The Porcupine Mtn Trail Marathon, one of the many races offered by Great Lakes Endurance, fit my schedule best, and so I ventured up to the Michigan upper peninsula for some camping and trail running. And was it ever a swell time. Despite a downpour Friday night, I arrived at the start of the race Saturday morning to cheerful participants and a hearty field of marathoners ready to tackle the 3,100' feet of ascent up and around (twice) the Porcupine Mountains. With mile markers throughout the course, seven aid stations flush with Hammer Nutrition Products, and formidable competition, the inaugural race proved to be a great success. Though the course seemed to be a touch short (as per my Garmin), and the trails proved a sloppy, muddy, wet mess from the overnight rain, the pace of the front finishers remained stout. I ran the earliest miles with Craig Hertz, a resident of Duluth whom I met at the Voyaguer 50 back in 2011, and then slopped through extremely muddied cross country ski trails and technical single track with eventual winner, Andy Warren, during the majority of the first loop (about 14 miles), before darting into the woods to relieve myself around mile 13. My stomach problems never did subside and, rather than being able to push during the second half, I could only manage to maintain a decent pace in holding off eventual third and fourth place finishers to the finish (+:40 on 3rd, +2:30 on 4th, the 4th place finisher being Craig Hertz).

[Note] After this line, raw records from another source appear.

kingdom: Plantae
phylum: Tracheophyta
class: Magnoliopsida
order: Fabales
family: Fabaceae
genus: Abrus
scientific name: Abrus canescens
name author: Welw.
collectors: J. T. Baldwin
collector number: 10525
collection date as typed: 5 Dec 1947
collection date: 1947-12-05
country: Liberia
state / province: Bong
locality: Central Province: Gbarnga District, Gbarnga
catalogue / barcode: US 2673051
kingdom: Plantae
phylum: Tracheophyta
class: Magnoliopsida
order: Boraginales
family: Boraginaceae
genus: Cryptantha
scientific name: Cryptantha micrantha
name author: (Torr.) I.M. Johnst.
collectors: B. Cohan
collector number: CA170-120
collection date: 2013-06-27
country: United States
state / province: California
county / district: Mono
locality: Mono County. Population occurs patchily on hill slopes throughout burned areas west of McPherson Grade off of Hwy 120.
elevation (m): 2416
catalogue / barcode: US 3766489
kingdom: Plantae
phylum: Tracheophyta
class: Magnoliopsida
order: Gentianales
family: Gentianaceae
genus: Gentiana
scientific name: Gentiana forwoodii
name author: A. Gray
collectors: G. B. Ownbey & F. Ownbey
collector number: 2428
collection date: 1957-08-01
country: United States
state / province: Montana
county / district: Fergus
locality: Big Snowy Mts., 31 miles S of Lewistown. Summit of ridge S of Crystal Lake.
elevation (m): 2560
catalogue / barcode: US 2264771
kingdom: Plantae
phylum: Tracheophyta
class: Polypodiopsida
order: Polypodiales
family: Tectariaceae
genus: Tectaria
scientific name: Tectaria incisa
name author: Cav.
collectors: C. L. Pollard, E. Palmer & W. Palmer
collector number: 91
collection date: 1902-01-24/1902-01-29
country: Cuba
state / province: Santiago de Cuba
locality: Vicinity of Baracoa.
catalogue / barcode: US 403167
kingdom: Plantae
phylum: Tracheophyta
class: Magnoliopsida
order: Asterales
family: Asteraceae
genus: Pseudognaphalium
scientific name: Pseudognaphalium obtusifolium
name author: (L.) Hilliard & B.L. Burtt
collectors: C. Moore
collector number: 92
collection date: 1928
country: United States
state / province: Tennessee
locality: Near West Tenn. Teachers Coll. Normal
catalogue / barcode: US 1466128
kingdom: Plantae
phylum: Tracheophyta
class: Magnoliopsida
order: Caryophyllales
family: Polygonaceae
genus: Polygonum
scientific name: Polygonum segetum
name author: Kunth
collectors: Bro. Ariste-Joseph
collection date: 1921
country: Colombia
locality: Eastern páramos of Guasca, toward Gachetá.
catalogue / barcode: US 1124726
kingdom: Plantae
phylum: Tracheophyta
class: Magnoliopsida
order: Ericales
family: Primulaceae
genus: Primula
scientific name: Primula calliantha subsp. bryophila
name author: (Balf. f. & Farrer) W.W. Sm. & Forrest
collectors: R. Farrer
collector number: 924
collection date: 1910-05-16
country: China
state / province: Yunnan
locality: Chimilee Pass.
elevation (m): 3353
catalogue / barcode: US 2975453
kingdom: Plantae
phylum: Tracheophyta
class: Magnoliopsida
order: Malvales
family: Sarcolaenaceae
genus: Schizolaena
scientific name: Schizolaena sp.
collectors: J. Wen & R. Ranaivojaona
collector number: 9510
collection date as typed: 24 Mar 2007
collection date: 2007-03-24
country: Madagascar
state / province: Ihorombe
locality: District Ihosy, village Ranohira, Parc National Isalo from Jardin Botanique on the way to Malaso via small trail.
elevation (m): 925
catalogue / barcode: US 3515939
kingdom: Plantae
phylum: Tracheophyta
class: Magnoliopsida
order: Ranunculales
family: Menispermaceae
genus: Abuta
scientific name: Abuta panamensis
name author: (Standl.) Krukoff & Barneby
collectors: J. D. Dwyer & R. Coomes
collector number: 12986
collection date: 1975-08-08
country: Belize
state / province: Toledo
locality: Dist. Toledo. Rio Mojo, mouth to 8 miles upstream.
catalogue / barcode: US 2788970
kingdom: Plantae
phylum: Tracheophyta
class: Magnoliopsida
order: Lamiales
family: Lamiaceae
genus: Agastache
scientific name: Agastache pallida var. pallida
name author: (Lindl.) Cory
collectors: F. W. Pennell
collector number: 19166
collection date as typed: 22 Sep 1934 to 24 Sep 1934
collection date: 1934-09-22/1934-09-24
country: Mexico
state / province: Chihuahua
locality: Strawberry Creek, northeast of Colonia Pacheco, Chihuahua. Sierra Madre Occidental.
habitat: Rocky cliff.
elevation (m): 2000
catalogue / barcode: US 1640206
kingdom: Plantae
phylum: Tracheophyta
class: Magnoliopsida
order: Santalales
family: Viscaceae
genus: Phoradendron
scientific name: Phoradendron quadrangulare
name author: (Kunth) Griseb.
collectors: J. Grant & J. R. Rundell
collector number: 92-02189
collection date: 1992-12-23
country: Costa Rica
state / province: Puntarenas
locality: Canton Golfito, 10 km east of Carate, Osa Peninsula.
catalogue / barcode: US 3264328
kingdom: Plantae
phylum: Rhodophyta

Finishing the race was a quiet relief, as I know that I shouldn't have to endure any trails of this technicality and muddiness in any of my remaining races this fall. On the other hand, I was happy to have trekked through these splendid northern Michigan trails for the first time: the views, despite the overcast skies, were very scenic, and the difficult nature of the course was an excellent strength builder.  I was also happy that, upon finishing, my legs were in fine shape (given the effort), and this allowed me to run another 20+ in Lapham Peak State Park on Sunday with good friends Brian Condon and Cassie Scallon. As a result, my weekend totaled 46+ miles of beautiful trails (and 86+ miles for the first six days of October)!

September, contrary to the formidable training I managed during the first week of October, was a lackluster month: I ran very few miles (~200 miles) and I had an unimpressive 50 mile race. The only perceived upshot from this is that I was able to rest after an enduring July and August. During October I'll be back to higher mileage and some racing (the first race of the month having been completed), and plenty of workouts, in preparation for an important month of November, where I'll run two national class races in just two weeks. Next blogpost, I plan to discuss the art of tapering (link HERE when available).

Photos from the past week(end):

Beautiful foliage near the Wisconsin/Michigan border.
Atop the biggest climb on the course, the evening before the marathon.
Post-race muddiness.
Scenic Michigan shoreline along Lake Superior.
Pre-20 miles with Brian Condon and Cassie Scallon.
Refilling at the spring.
Enjoying the Ice Age Trail.
Taking in the views on Lapham Peak. 
Refueling. 
Catching some miles with Cassie and Matt Flaherty earlier in the week. 
Gettin' our Sense Mantra on. 
Doing cider things with a good friend.